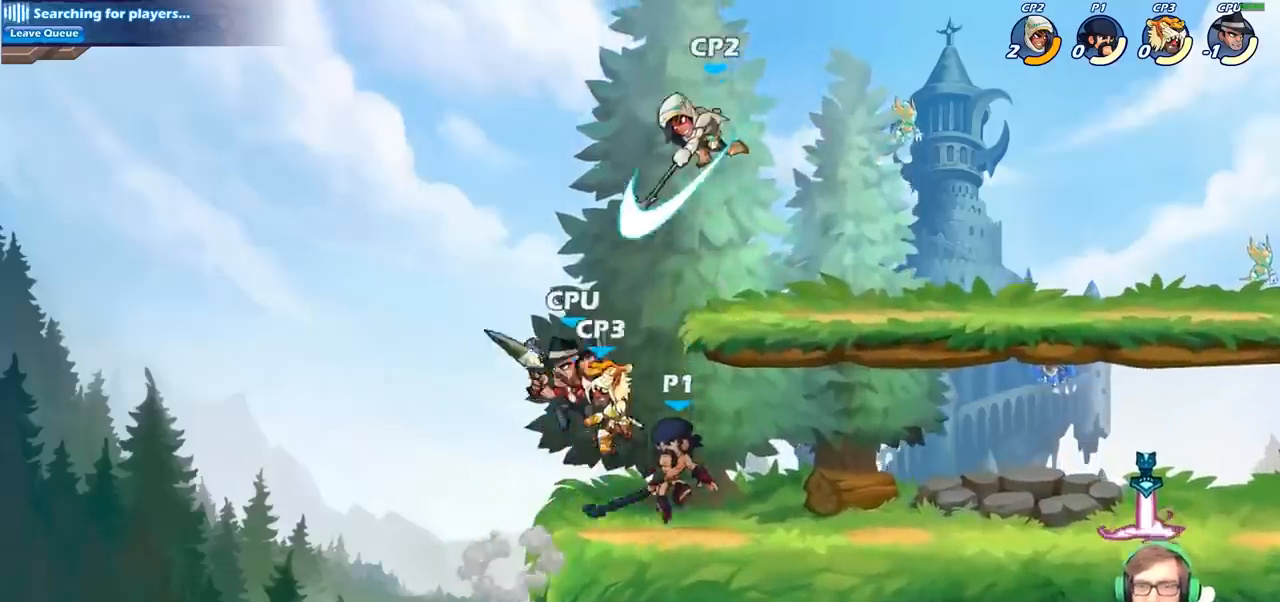
{"buttons": [], "left_stick": "center", "right_stick": "center", "events": [[133, "SQUARE", "down"], [250, "SQUARE", "up"], [367, "SQUARE", "down"], [467, "SQUARE", "up"]]}
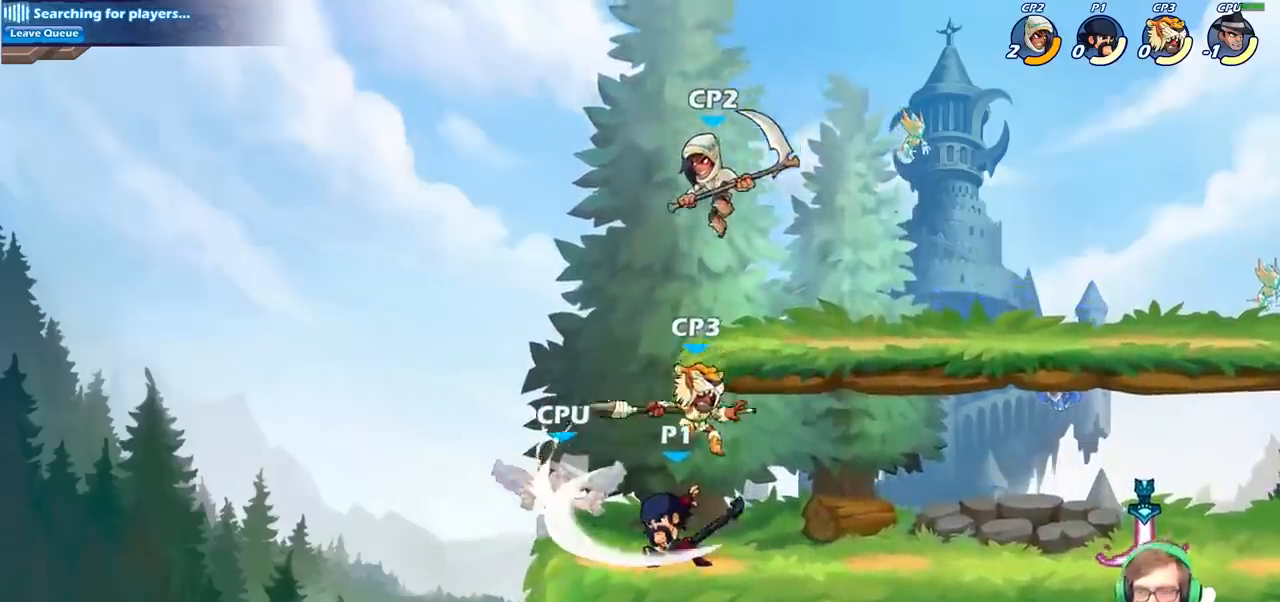
{"buttons": [], "left_stick": "down", "right_stick": "center", "events": [[83, "SQUARE", "down"], [183, "SQUARE", "up"], [483, "left_stick", "down"]]}
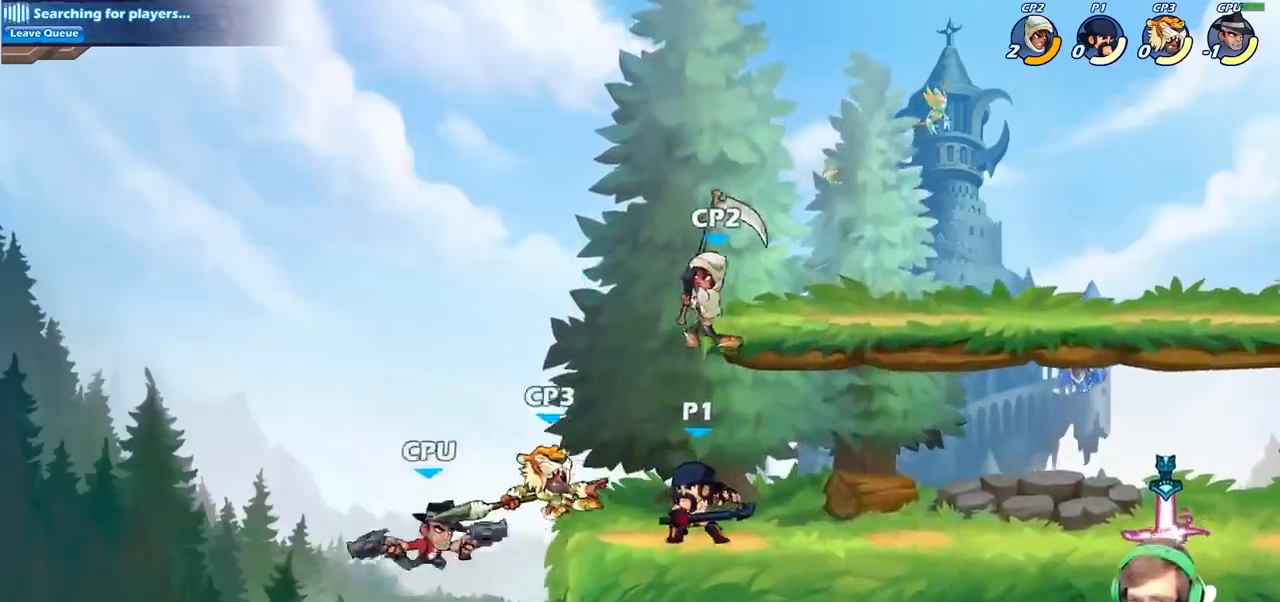
{"buttons": [], "left_stick": "center", "right_stick": "center", "events": [[33, "SQUARE", "down"], [167, "SQUARE", "up"], [217, "left_stick", "center"]]}
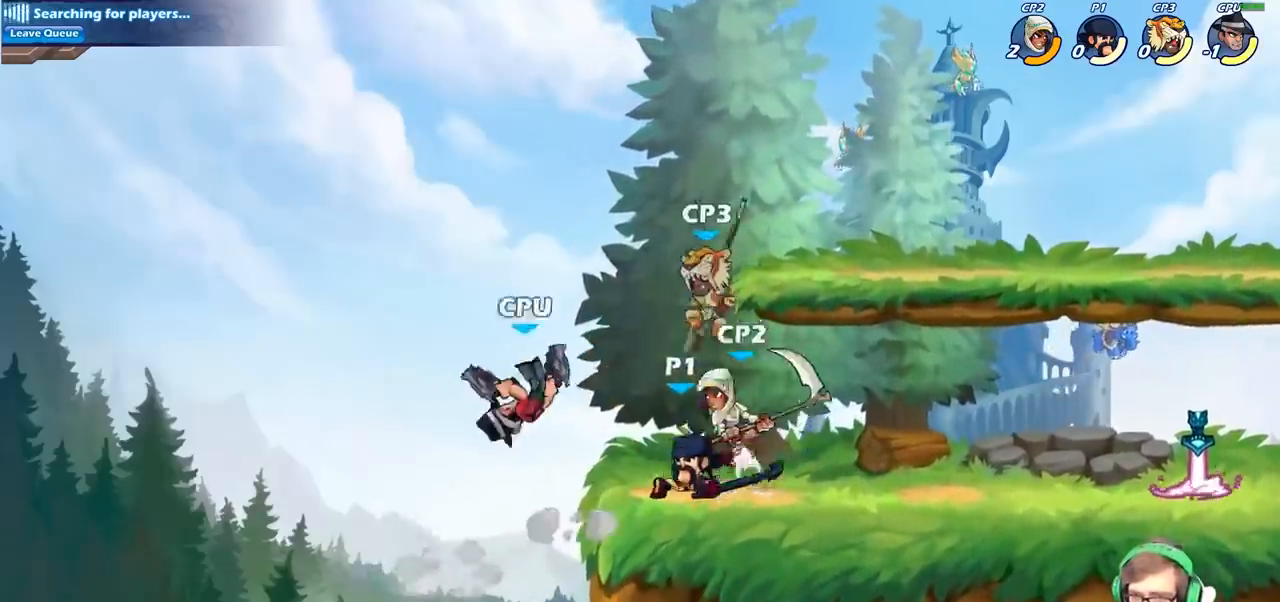
{"buttons": [], "left_stick": "right", "right_stick": "center", "events": [[33, "left_stick", "left"], [83, "left_stick", "down-left"], [100, "CROSS", "down"], [167, "SQUARE", "down"], [217, "CROSS", "up"], [267, "SQUARE", "up"], [300, "left_stick", "down-right"], [350, "left_stick", "right"]]}
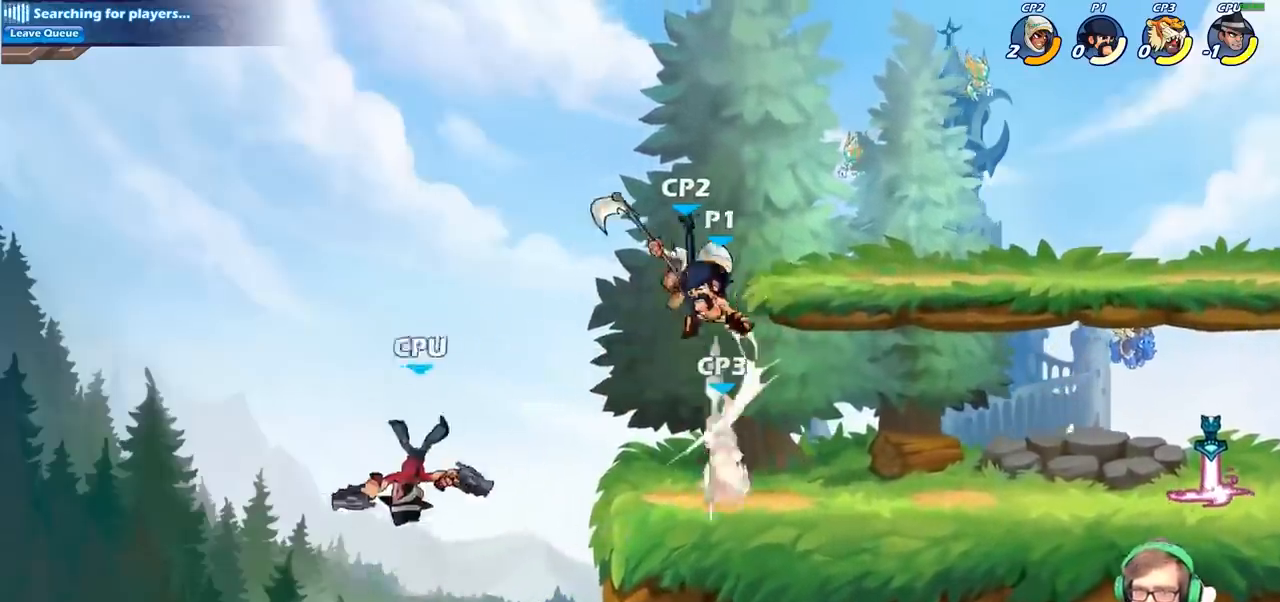
{"buttons": [], "left_stick": "center", "right_stick": "center", "events": [[217, "left_stick", "down-left"], [383, "left_stick", "center"]]}
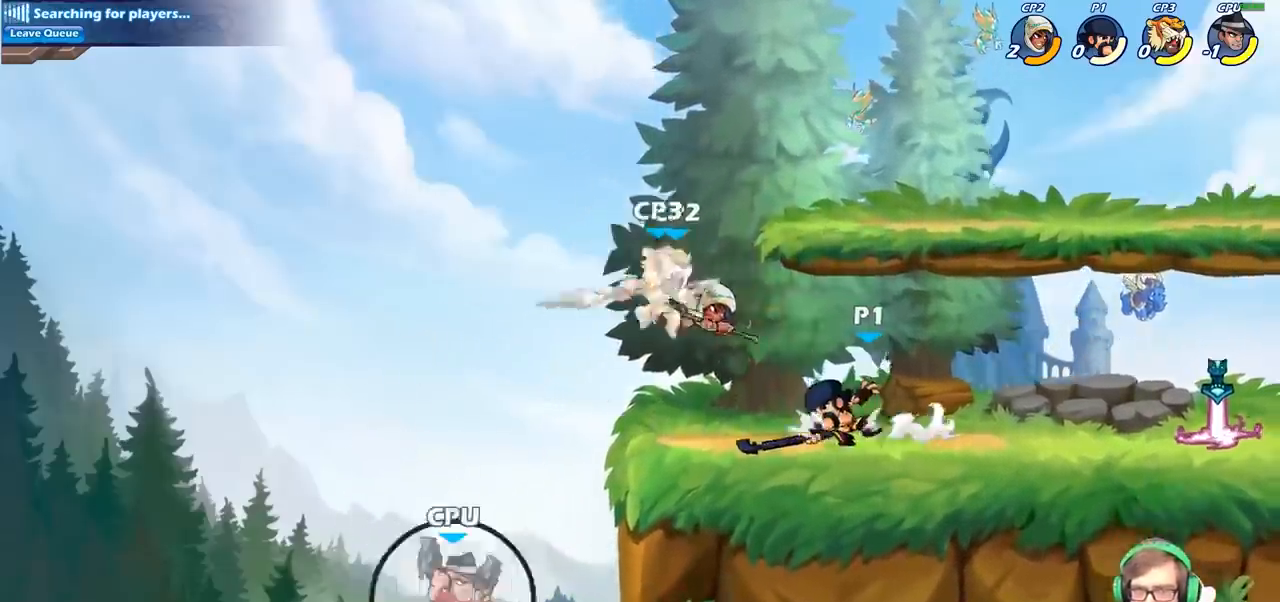
{"buttons": ["SQUARE"], "left_stick": "center", "right_stick": "center", "events": [[200, "left_stick", "left"], [250, "SQUARE", "down"], [250, "left_stick", "center"], [367, "SQUARE", "up"], [467, "SQUARE", "down"]]}
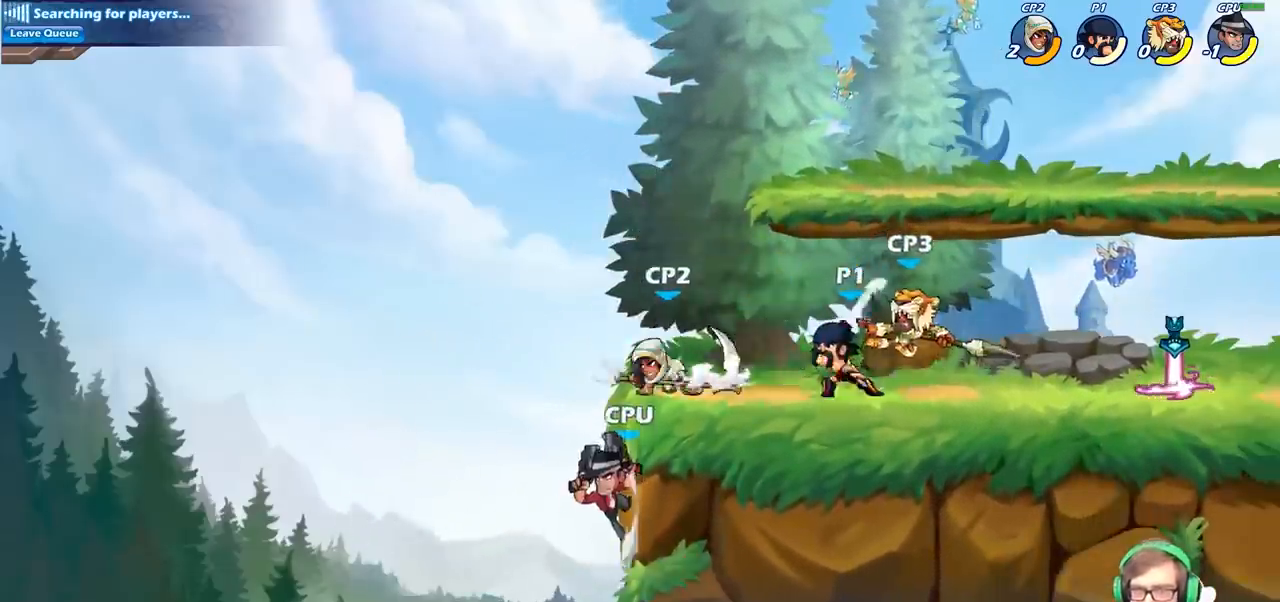
{"buttons": ["SQUARE"], "left_stick": "down", "right_stick": "center", "events": [[67, "SQUARE", "up"], [183, "SQUARE", "down"], [300, "SQUARE", "up"], [433, "left_stick", "down"], [483, "SQUARE", "down"]]}
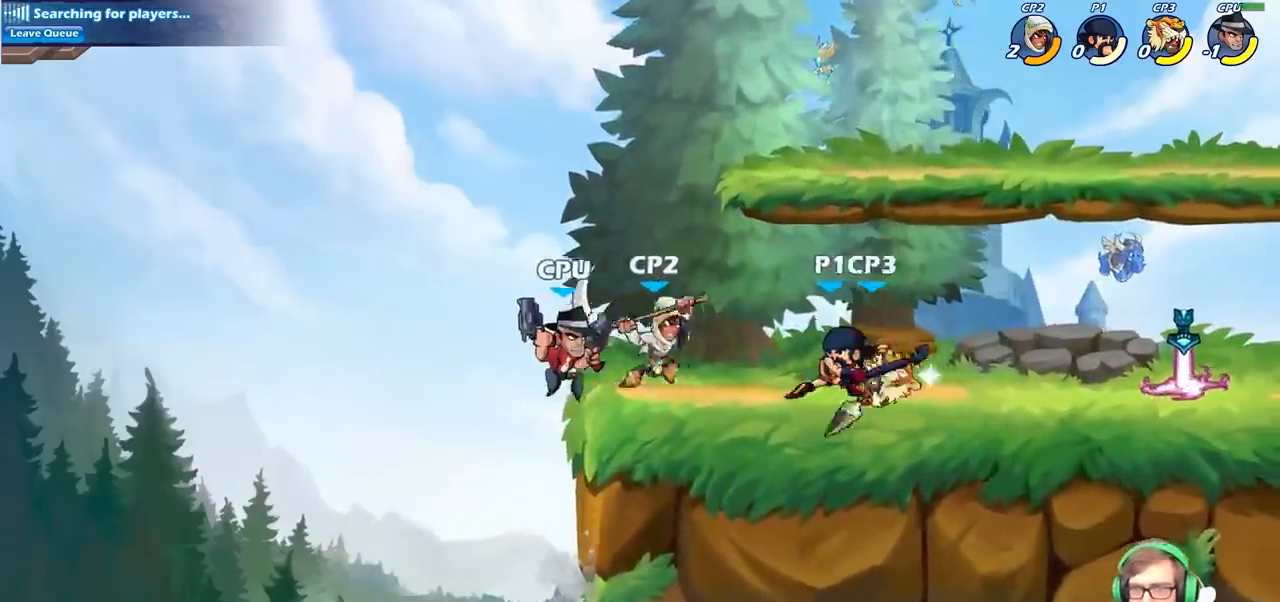
{"buttons": ["CROSS"], "left_stick": "down-left", "right_stick": "center", "events": [[117, "SQUARE", "up"], [150, "left_stick", "center"], [450, "left_stick", "down-left"], [483, "CROSS", "down"]]}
···
» **WORK REQUIRED**:
Drop the images and copy all the data exactly.

» **ANSWER BOX**:
{"buttons": [], "left_stick": "center", "right_stick": "center", "events": [[133, "SQUARE", "down"], [250, "SQUARE", "up"], [367, "SQUARE", "down"], [467, "SQUARE", "up"]]}
{"buttons": [], "left_stick": "down", "right_stick": "center", "events": [[83, "SQUARE", "down"], [183, "SQUARE", "up"], [483, "left_stick", "down"]]}
{"buttons": [], "left_stick": "center", "right_stick": "center", "events": [[33, "SQUARE", "down"], [167, "SQUARE", "up"], [217, "left_stick", "center"]]}
{"buttons": [], "left_stick": "right", "right_stick": "center", "events": [[33, "left_stick", "left"], [83, "left_stick", "down-left"], [100, "CROSS", "down"], [167, "SQUARE", "down"], [217, "CROSS", "up"], [267, "SQUARE", "up"], [300, "left_stick", "down-right"], [350, "left_stick", "right"]]}
{"buttons": [], "left_stick": "center", "right_stick": "center", "events": [[217, "left_stick", "down-left"], [383, "left_stick", "center"]]}
{"buttons": ["SQUARE"], "left_stick": "center", "right_stick": "center", "events": [[200, "left_stick", "left"], [250, "SQUARE", "down"], [250, "left_stick", "center"], [367, "SQUARE", "up"], [467, "SQUARE", "down"]]}
{"buttons": ["SQUARE"], "left_stick": "down", "right_stick": "center", "events": [[67, "SQUARE", "up"], [183, "SQUARE", "down"], [300, "SQUARE", "up"], [433, "left_stick", "down"], [483, "SQUARE", "down"]]}
{"buttons": ["CROSS"], "left_stick": "down-left", "right_stick": "center", "events": [[117, "SQUARE", "up"], [150, "left_stick", "center"], [450, "left_stick", "down-left"], [483, "CROSS", "down"]]}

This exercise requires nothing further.